Neu auf DVD: The Missing – Die komplette erste Staffel

Acht Jahre nachdem ihr Sohn in einem französischen Dorf verschwunden ist, findet der Vater neue Hinweis, mit denen er den Polizisten von damals zu neuen Ermittlungen überzeugen will…

Die Zeit heilt nicht alle Wunden

Im Falle einer Kindesentführung hält sie sie eher offen und streut stetig Salz hinein. Gerade dieser Aspekt ist hier sehr realistisch geschildert, die Hoffnung, das nicht Loslassenkönnen, das Wunschdenken und natürlich die Selbstvorwürfe. Da ist die Ungewissheit, ebenso wie das Verlangen, endlich Klarheit zu bekommen. Wir sehen zwei Seiten, die eine, die eine Besessenheit gepackt hat, die andere, die versucht, ein neues Leben zu beginnen. Aber die Serie geht noch weiter und präsentiert uns nicht nur die Seite der Opfer eines solchen Verbrechens, sondern auch die derer, die man gerne als Schuldige pauschalisiert: die Pädophilen. Und auch das ist ein interessanter Aspekt, den man in dieser Weise sonst wahrscheinlich eher selten geboten bekommt.

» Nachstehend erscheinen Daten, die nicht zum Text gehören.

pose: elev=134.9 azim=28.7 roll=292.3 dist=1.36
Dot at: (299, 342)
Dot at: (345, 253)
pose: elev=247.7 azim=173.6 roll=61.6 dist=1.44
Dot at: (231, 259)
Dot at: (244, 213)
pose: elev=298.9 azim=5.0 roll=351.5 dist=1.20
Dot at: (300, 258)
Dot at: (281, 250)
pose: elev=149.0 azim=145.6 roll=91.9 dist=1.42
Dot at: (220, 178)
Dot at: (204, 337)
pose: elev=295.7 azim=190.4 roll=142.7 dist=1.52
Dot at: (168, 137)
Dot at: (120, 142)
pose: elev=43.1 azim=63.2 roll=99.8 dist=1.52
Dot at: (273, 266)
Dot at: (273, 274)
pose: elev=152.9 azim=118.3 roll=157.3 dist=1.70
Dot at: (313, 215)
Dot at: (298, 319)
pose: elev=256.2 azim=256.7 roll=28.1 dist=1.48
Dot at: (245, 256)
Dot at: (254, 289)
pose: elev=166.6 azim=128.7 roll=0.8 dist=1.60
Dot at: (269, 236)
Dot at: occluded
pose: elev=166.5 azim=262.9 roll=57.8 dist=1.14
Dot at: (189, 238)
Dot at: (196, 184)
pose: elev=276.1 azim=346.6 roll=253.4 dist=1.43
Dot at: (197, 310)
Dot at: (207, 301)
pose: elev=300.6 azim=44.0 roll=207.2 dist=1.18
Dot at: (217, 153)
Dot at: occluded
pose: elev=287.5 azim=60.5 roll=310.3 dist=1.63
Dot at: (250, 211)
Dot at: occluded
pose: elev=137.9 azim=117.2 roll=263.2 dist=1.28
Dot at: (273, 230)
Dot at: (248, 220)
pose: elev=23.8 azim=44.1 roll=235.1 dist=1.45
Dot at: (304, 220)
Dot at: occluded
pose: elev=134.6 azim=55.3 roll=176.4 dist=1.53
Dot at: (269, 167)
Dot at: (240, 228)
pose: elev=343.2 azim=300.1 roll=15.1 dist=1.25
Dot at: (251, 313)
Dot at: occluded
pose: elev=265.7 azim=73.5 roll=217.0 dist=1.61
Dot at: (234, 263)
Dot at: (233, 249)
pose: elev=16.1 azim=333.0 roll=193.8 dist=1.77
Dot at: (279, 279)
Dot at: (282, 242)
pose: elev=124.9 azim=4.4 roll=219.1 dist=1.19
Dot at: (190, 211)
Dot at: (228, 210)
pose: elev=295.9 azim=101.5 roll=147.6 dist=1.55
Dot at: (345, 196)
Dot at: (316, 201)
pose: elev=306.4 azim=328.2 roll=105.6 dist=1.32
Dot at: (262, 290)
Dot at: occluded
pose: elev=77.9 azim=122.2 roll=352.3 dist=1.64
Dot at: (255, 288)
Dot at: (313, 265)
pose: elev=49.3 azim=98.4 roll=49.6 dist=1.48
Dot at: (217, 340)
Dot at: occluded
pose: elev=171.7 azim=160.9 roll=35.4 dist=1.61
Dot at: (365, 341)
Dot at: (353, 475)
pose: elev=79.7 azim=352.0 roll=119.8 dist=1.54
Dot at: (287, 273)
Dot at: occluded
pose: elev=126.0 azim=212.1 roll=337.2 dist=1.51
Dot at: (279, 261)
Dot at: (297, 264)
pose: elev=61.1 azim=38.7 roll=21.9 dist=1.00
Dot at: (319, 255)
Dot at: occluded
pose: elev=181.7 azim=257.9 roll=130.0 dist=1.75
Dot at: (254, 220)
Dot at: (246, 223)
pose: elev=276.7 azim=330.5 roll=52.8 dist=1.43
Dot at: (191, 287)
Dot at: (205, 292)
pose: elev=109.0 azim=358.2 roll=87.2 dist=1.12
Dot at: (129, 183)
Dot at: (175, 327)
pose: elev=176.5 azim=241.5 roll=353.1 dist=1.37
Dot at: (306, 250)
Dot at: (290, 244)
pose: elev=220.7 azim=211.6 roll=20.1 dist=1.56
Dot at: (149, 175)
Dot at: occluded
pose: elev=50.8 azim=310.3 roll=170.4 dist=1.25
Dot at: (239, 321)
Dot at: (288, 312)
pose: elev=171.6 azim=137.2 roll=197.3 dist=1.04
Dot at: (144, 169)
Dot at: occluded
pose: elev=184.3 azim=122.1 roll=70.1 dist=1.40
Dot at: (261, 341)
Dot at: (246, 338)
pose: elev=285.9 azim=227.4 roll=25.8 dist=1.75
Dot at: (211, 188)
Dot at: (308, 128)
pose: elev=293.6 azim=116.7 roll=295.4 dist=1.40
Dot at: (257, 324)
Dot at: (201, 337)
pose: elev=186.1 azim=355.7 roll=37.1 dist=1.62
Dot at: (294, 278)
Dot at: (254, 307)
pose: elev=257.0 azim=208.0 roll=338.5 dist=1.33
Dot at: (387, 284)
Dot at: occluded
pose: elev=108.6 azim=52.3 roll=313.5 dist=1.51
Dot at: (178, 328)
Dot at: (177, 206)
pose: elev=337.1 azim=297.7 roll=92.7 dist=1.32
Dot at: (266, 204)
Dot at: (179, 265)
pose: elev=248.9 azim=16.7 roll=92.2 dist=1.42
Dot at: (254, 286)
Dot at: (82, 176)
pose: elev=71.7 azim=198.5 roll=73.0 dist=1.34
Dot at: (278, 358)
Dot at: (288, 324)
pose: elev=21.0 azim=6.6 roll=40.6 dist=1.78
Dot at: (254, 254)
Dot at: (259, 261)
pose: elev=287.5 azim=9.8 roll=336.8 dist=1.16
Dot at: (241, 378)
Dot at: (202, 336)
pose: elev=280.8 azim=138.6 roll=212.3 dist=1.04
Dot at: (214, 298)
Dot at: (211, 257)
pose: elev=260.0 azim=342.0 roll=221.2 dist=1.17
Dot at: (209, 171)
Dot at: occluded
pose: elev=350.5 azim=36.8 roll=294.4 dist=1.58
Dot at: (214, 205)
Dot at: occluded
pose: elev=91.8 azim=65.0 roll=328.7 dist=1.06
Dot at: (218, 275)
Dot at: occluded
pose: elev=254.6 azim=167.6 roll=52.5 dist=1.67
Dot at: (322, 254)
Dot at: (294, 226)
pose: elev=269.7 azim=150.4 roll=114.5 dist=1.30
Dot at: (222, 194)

Die Handlung spielt größtenteils in zwei Zeitebenen, dem Jahr 2006, als es passiert ist, und 2014, als alles wieder aufkocht. Es ist ein ernstes Thema, aber es ist auch ein spannender Krimi, in dem viele Verdächtige und Theorien auftauchen, kleine Hinweise, die hoffentlich zu einer Antwort führen… doch wie in einem guten Krimi gibt es die erst ganz am Ende. So bleibt „The Missing“ mit seinen vielen Figuren und Fährten spannend bis zum Schluss – und ein wenig schmutzig bleibt es auch, denn das kann und sollte bei einem solchen Thema nicht ausbleiben.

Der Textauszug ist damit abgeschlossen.